Collected data entries:
--- START ---
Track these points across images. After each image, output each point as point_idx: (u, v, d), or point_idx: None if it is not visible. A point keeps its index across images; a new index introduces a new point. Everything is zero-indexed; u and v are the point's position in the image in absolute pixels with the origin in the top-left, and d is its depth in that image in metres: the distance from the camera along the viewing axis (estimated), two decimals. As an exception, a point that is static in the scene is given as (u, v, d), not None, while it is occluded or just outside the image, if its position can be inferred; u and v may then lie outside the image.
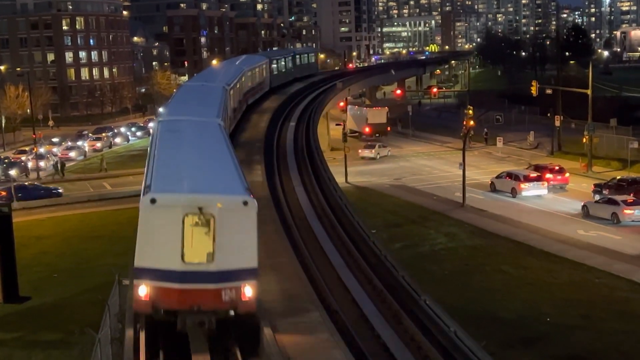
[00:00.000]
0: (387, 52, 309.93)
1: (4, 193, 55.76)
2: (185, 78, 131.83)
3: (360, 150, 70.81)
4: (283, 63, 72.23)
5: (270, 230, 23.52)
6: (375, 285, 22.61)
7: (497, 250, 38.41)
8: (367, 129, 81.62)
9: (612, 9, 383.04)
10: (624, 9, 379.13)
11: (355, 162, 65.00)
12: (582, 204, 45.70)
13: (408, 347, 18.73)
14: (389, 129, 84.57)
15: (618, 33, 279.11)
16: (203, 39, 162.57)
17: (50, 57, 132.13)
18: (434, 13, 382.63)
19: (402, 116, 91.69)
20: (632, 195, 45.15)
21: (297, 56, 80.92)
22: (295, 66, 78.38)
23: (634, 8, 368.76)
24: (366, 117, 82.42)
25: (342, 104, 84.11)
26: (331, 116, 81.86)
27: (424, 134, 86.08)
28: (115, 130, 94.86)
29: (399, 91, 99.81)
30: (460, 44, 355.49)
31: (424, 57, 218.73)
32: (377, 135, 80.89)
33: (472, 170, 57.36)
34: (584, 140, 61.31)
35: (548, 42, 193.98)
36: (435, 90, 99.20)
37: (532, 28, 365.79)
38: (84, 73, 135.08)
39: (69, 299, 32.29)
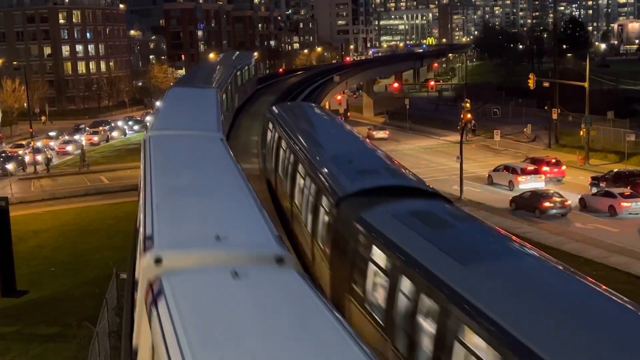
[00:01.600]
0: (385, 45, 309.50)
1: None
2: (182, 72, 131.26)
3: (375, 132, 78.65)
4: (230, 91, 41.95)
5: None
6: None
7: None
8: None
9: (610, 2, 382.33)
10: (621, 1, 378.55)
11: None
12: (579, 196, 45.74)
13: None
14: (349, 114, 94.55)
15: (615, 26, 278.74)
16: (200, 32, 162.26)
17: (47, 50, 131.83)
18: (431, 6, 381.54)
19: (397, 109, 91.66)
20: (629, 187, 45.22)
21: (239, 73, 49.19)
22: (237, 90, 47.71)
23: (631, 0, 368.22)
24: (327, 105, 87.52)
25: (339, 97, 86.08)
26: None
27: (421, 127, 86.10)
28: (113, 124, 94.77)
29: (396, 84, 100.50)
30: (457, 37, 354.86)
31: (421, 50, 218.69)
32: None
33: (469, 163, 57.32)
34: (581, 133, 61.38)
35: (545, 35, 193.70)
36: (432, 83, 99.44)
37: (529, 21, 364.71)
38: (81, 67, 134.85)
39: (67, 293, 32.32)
--- END ---
--- START ---
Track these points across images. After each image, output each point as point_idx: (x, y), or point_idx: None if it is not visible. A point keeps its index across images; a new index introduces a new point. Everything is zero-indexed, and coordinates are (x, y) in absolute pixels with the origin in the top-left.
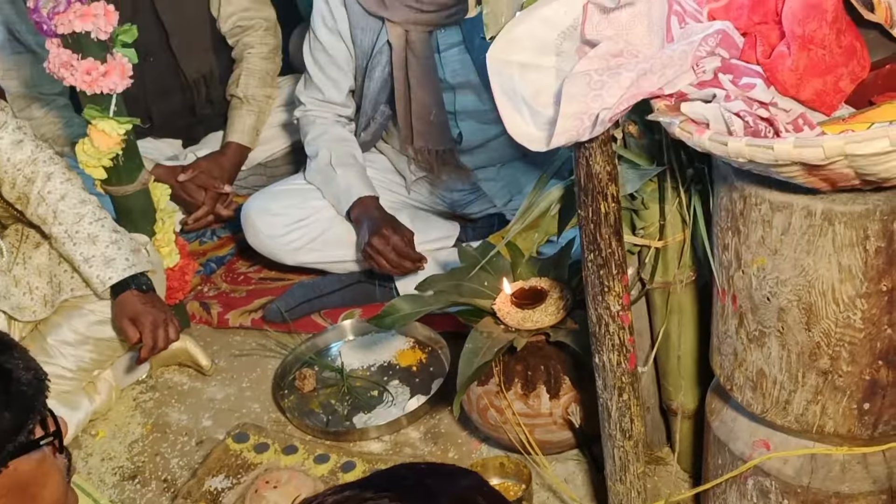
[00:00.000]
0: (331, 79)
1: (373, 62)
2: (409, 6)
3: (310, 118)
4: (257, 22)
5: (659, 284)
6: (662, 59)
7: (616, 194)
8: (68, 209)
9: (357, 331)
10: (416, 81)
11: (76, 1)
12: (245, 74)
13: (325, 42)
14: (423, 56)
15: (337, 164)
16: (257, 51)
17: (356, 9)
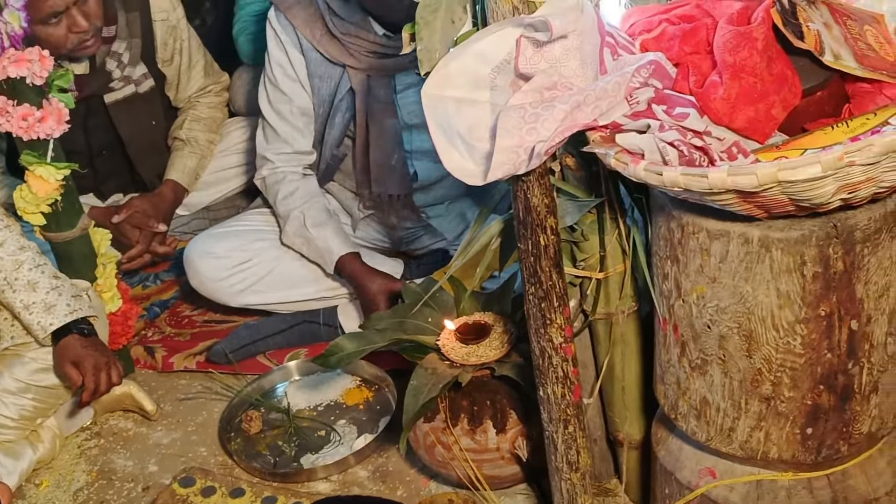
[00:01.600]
--- END ---
--- START ---
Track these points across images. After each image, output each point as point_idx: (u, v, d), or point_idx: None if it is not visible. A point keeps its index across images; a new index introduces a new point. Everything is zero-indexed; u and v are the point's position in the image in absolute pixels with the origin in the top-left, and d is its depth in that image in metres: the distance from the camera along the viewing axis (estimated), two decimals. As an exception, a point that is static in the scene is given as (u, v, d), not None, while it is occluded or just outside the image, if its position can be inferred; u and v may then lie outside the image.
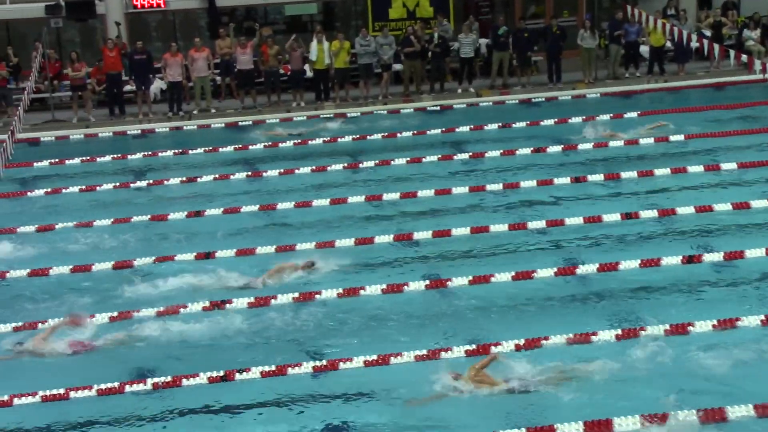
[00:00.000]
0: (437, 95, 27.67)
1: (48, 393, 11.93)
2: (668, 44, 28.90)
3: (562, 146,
--- END ---
Exactly the lines above from the one that contains "34: (584, 140, 61.31)" down to the one that contains "10: (621, 1, 378.55)" are to be output, both ends kept and pictures omitted.

34: (584, 140, 61.31)
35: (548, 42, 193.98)
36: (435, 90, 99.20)
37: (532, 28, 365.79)
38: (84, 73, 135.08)
39: (69, 299, 32.29)
[00:01.600]
0: (385, 45, 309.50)
1: None
2: (182, 72, 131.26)
3: (375, 132, 78.65)
4: (230, 91, 41.95)
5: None
6: None
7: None
8: None
9: (610, 2, 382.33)
10: (621, 1, 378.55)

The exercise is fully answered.